Italy faces a physical LNG shortfall: an unnamed Gulf supplier cut 10 cargoes scheduled between April and mid-June 2026. Meloni travelled to Saudi Arabia, Qatar and the UAE on 3-4 April to secure alternative supply, becoming the first EU/NATO leader in the Gulf since the war began.Source: Lowdown / Italian government
Is Italy running out of gas because of the Iran blockade?
Italy received written notice that 10 LNG cargoes between April and mid-June 2026 would not be delivered; Italian airports began rationing jet fuel on 7 April. The government also cut fuel excise duty by 25 cents per litre for 20 days.Source: Lowdown / Italian government
Why is Italy making separate energy deals instead of waiting for the EU?
Italy's acute LNG shortage pushed Meloni to act unilaterally. EU member states are taking divergent approaches to the energy crisis, and no coordinated Brussels response to physical supply cuts has materialised.Source: Lowdown
Who is Giorgia Meloni and what party does she lead?
Giorgia Meloni has been Prime Minister of Italy since October 2022, the country's first female prime minister. She leads the Brothers of Italy party, the largest party in the centre-right Coalition government.

Background

Giorgia Meloni, Italian Prime Minister since October 2022, became the first leader of any European Union, NATO or G20 member state to visit the Gulf since the Iran war began on 28 February 2026. She travelled to Saudi Arabia, Qatar and the United Arab Emirates on 3 to 4 April, unannounced before departure, on what her office framed as energy diplomacy. The visit exposed the scale of Italy's supply exposure: an unnamed Gulf LNG supplier has notified Rome that 10 Liquefied Natural Gas cargoes scheduled between April and mid-June will not be delivered, the first publicly disclosed physical supply cut to a European buyer. Italian airports had already started rationing jet fuel on 7 April.

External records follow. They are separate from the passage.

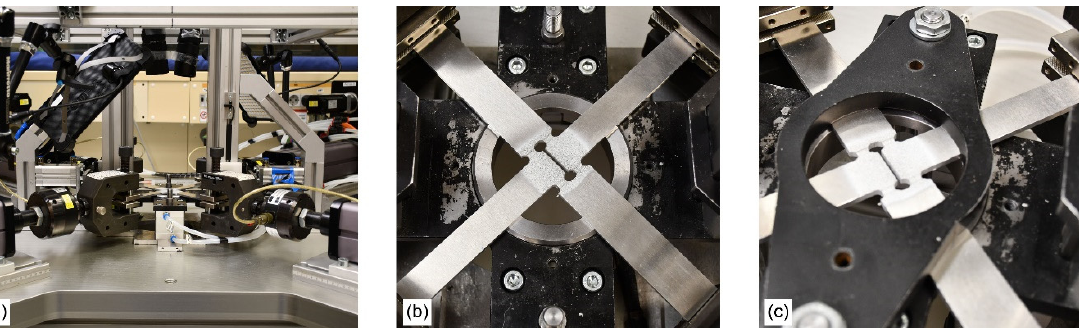
Figure 2. Experimental setup: ( a ) biaxial machine and DIC system; ( b ) down-holder and specimen in open position; and ( c ) closed position.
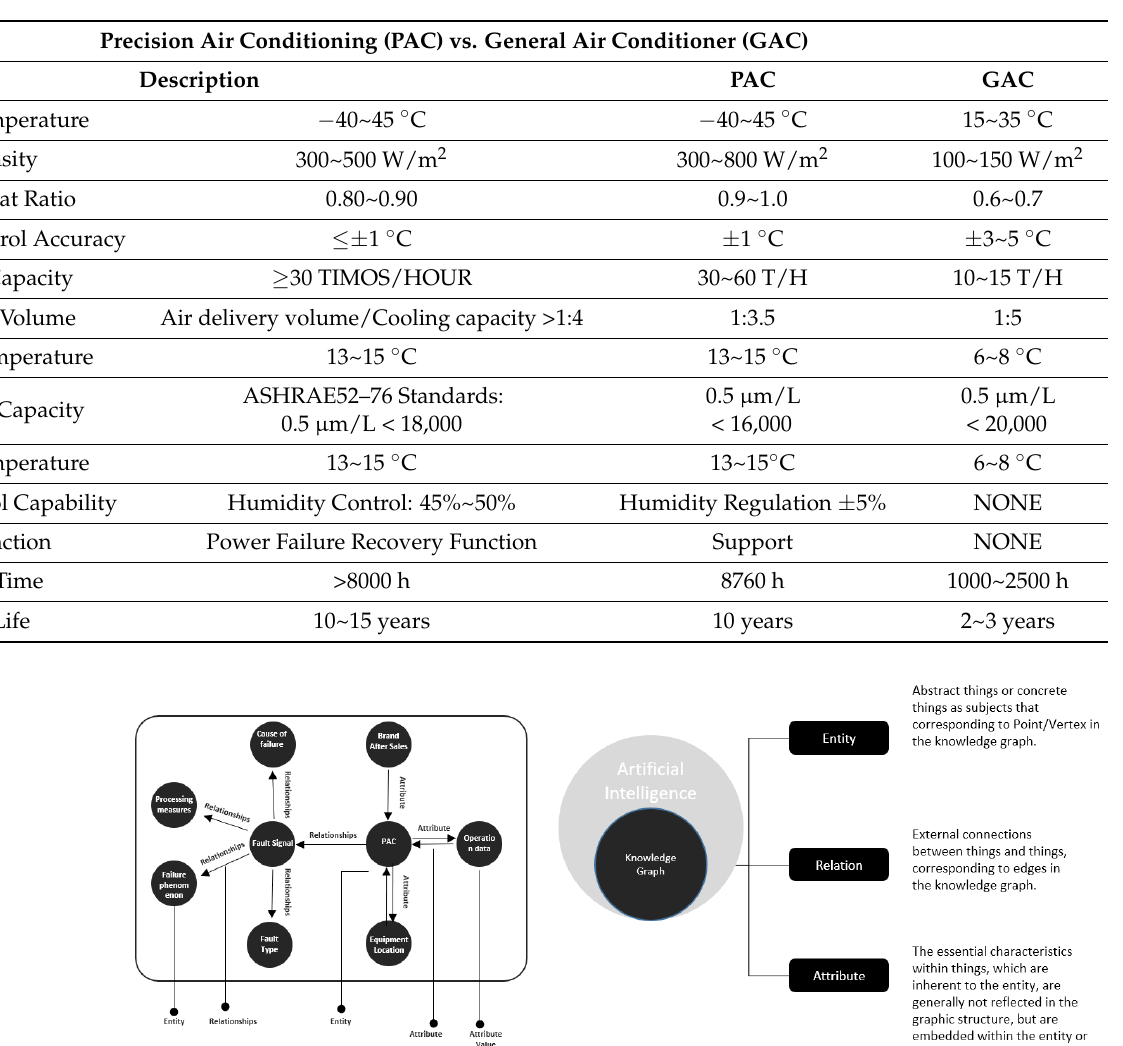
Table 1. Precision Air Conditioning (PAC) VS General Air Conditioner (GAC).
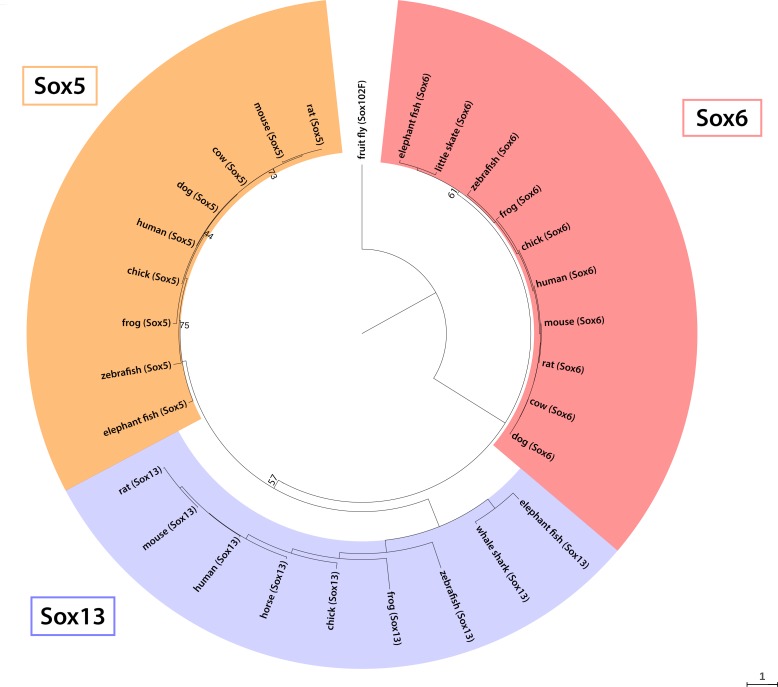
Phylogenetic analysis of the vertebrate SoxD family.Phylogenetic analysis of amino acid sequences of selected vertebrate SoxD family members resolves three clades (Sox5, Sox6 and Sox13), and confirms orthology of our newly reported little skate Sox6 sequence (GenBank MT254562). We also report a new sequence fragment for little skate Sox5 (GenBank MT254561), which falls within the predicted 3’ UTR, and so was not included in this analysis.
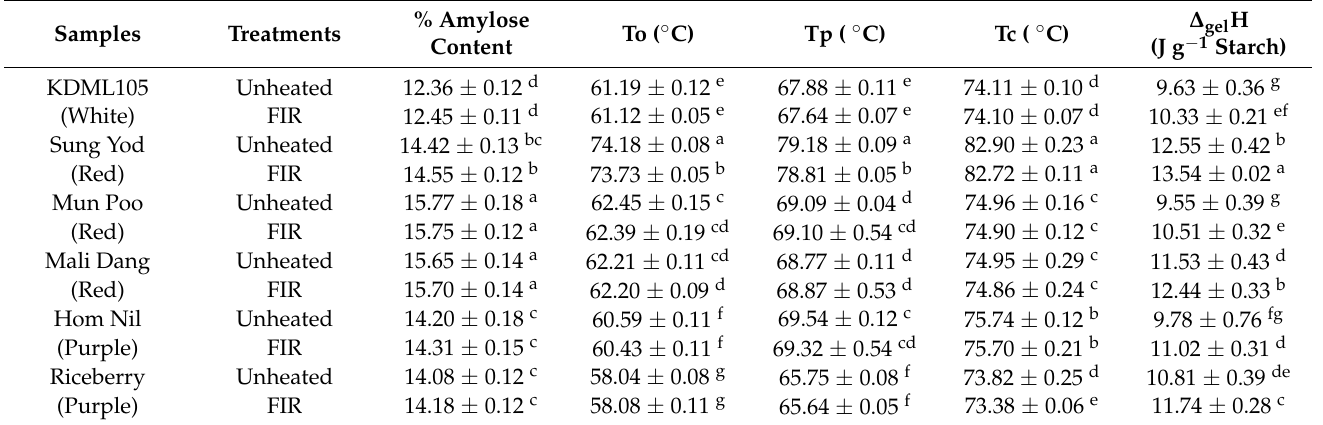
Table 3. Gelatinization parameters of pigmented rice varieties as affected by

Meloni leads the Brothers of Italy party, which holds the most seats in the ruling centre-right Coalition. She is Italy's first female prime minister. Domestically, her government cut excise duty on petrol and diesel by 25 cents per litre for 20 days. Alongside Germany, Spain, Portugal and Austria, Italy has jointly proposed an EU-level windfall tax on energy companies as European fiscal responses diverge sharply from one another.

The Gulf trip's wider significance is that it fractured the implicit EU consensus that economic engagement with Gulf suppliers should await a collective decision. The United Kingdom had positioned its 40-nation reopening Coalition as the primary European diplomatic track; Meloni's unilateral visit opened a competing bilateral channel. Follow-up visits to Azerbaijan are reported to be in preparation, signalling Italy is securing supply independently rather than waiting for Brussels.